Is it any wonder then that somehow this all comes down to corporate taxes for some of the protesters – even though the corporate tax rate is entirely unchanged under Obama? It's like the Tea Party in Lafayette Park in DC months ago, where the greatest threat to freedom was Sarbanes-Oxley -- a law that was created in the wake of the Enron and Worldcom scandals to create transparency and protect investors. Sure, the anger is real, but it’s hard not to see the strings being pulled. As Jesse Jackson is fond of saying, "Well then how did that get into the middle of the agenda? If your issues are cancer and Medicare and education and jobs and Social Security and decent housing, then how did someone else put their agenda in the front of the line?"
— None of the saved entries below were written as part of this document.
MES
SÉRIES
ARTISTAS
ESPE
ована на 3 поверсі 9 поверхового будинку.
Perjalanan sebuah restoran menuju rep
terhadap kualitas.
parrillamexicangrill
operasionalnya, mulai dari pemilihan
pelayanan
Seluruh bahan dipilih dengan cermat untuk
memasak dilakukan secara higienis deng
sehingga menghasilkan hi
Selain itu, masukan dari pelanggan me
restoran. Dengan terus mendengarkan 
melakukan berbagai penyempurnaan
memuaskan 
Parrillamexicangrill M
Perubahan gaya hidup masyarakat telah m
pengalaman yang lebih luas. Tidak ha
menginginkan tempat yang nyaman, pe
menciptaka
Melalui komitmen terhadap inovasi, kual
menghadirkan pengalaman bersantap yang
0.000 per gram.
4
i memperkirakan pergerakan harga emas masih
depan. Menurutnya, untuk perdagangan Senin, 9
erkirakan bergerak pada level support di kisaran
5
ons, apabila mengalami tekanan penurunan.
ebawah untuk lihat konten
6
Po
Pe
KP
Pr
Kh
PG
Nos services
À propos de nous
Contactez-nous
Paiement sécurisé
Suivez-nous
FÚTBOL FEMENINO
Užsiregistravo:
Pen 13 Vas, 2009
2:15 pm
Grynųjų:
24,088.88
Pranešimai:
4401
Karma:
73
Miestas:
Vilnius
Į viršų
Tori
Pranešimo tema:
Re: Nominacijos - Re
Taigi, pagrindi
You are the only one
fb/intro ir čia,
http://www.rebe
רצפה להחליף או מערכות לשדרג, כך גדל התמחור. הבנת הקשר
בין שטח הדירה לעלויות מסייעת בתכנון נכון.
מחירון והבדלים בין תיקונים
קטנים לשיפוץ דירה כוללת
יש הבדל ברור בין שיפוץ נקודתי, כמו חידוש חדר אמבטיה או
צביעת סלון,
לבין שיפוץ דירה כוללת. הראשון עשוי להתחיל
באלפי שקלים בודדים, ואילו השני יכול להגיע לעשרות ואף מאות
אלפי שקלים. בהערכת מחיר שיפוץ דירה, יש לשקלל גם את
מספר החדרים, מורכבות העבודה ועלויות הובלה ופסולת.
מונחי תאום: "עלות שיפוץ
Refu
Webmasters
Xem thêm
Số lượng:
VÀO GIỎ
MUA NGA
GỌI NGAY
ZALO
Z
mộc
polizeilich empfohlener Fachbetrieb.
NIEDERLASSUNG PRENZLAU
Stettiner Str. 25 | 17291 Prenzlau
Watching these mini-dramas, I think Shakespeare said it best: “It is a tale told by an idiot, full of sound and fury, signifying nothing.”
Look, I strongly believe in the spirit of civil disobedience. It is the backbone of the American labor movement, the guiding spirit of the civil rights movement and, yes, an option that may be necessary for getting health care reform passed if the process completely stalls out in Congress. (And before you ask, no, I don’t consider getting legislation past all 3 House committees and 1 Senate committee for the first time in history to be “stalling out.”) The original for the “Yes We Can” chanted during the presidential elections was the “Si Se Puede” of Cesar Chavez and the United Farm Workers. So I believe in civil disobedience. I believe in freedom of speech.
I don’t believe in noise. And I sure as hell don't believe in noise to protect privilege and power.